Students warned away from stock market

Updated: 2007-05-25 21:54

China's education watchdog expressed concern Friday at the increasing number of college students investing in stocks hoping to cash in the country's booming stock market.

Wang Xuming, spokesman with the Ministry of Education, said at a press conference that the ministry does not encourage college undergraduates to enter the stock market.

The students can hardly assume the risk as they have no fixed income and most of their capital comes from their parents, Wang added.

The education ministry has noticed college students' enthusiasm for the stock market in recent months, according to Wang.

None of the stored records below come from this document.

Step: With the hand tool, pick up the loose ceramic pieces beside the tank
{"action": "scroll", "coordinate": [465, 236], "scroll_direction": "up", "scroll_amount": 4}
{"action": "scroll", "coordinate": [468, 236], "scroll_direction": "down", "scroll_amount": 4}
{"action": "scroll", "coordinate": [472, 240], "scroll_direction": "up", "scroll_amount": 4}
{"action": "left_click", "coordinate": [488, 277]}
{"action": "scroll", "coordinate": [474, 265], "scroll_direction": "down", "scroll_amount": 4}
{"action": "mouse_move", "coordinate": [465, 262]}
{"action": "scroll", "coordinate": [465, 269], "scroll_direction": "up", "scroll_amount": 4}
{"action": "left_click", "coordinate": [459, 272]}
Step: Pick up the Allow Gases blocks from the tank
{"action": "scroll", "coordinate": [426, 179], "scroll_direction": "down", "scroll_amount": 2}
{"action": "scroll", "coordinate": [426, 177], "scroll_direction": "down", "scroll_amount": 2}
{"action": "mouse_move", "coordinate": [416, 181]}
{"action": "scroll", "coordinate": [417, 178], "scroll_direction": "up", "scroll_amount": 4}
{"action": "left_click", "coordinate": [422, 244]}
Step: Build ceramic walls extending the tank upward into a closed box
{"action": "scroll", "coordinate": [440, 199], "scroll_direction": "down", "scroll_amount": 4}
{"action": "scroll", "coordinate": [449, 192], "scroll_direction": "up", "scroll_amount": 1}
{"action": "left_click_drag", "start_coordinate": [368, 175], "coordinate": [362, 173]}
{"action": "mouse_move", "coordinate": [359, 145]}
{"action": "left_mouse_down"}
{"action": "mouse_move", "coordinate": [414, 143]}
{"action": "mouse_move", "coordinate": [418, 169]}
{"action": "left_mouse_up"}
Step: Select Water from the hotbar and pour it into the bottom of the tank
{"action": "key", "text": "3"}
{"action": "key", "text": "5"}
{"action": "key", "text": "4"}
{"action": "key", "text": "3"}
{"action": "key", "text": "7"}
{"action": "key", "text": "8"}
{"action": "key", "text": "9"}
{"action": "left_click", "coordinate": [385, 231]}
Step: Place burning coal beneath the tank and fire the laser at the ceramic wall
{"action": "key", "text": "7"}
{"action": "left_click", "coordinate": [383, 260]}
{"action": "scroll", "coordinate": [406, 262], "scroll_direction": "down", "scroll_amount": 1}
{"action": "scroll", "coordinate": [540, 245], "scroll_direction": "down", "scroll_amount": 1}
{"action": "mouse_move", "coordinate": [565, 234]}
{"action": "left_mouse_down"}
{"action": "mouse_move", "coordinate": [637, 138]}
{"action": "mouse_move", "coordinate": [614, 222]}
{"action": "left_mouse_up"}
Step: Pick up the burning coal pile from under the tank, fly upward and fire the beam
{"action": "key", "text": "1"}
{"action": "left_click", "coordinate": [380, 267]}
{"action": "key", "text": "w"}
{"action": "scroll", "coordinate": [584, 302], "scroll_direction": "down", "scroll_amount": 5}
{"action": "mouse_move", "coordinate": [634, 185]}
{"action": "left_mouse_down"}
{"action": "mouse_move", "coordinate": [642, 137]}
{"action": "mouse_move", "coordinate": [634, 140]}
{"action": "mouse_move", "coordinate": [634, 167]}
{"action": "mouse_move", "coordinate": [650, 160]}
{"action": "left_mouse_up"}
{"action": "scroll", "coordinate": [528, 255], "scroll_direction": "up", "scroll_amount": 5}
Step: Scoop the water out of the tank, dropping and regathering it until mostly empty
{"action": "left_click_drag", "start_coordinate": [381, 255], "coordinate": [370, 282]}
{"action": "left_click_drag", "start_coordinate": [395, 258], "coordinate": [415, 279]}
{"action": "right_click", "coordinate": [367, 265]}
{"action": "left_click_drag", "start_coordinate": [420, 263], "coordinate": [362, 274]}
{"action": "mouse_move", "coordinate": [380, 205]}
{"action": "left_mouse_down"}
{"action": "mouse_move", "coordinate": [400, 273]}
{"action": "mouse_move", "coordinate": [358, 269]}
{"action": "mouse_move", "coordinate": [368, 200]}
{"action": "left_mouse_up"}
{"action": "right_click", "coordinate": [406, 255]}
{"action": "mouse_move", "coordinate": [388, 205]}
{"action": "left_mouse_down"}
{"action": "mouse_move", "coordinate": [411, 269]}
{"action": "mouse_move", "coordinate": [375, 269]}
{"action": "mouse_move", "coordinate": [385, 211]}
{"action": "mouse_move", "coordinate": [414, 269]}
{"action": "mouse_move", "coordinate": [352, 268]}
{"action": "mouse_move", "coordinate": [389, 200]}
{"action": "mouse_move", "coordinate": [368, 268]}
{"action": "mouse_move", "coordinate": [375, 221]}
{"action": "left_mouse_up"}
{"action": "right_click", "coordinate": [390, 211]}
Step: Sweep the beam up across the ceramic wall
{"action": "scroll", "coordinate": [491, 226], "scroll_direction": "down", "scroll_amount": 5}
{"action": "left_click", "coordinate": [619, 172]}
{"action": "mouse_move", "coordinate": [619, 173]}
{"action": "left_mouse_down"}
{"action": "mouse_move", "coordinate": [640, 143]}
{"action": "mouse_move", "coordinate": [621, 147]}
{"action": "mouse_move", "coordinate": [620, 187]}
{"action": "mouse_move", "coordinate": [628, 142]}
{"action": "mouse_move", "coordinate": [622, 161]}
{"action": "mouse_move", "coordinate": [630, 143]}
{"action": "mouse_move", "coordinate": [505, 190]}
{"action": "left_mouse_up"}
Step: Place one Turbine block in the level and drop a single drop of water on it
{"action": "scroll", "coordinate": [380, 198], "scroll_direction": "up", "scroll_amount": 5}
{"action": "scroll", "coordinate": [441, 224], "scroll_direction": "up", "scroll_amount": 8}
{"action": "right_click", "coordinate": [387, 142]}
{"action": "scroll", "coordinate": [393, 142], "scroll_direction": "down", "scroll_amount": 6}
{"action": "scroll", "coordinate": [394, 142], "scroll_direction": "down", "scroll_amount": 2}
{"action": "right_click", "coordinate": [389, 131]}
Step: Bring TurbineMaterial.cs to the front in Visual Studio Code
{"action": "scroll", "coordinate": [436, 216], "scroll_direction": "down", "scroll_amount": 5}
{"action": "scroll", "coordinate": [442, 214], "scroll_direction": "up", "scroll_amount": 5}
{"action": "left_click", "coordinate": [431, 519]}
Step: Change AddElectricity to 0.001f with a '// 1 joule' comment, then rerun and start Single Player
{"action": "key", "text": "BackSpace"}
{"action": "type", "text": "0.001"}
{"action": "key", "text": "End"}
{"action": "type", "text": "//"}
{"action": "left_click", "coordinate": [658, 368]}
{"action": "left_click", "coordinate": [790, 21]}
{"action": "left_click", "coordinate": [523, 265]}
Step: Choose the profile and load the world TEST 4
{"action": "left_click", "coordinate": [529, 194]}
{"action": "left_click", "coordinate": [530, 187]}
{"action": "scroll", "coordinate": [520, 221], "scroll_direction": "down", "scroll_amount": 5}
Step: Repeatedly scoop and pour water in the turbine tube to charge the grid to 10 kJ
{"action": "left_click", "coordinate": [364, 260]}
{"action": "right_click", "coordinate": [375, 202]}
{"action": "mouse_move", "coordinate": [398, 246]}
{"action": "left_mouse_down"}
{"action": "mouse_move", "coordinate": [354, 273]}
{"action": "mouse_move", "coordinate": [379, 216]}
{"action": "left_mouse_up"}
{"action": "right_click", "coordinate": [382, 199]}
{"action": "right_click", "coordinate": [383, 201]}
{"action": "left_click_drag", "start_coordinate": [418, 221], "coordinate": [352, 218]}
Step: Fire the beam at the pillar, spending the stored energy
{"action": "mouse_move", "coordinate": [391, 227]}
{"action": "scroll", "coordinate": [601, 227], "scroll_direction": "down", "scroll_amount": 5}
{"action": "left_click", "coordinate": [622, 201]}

Media reports said organizations relating to the stock market have been set up in some universities.

After four years in the doldrums, China's stock markets began to rebound at the beginning of 2006, with the benchmark Shanghai Composite Index nearly doubling in a year.

The number of new trading accounts opened by individuals in the Chinese mainland's two bourses reached five million in the first quarter of this year, compared with 3.08 million for the whole of last year.

China Securities Regulatory Commission (CSRC) has warned people about the risks of stock market investment in a notice issued earlier this month and has urged stock exchanges, securities dealers and related authorities to educate investors on the risks.

Chinese shares rebounded from Thursday's downturn, hitting a new high on Friday, with the benchmark Shanghai Composite Index, which tracks both yuan-denominated A shares and hard-currency B shares closing at 4,179.78 points, up 28.65 points from the previous close.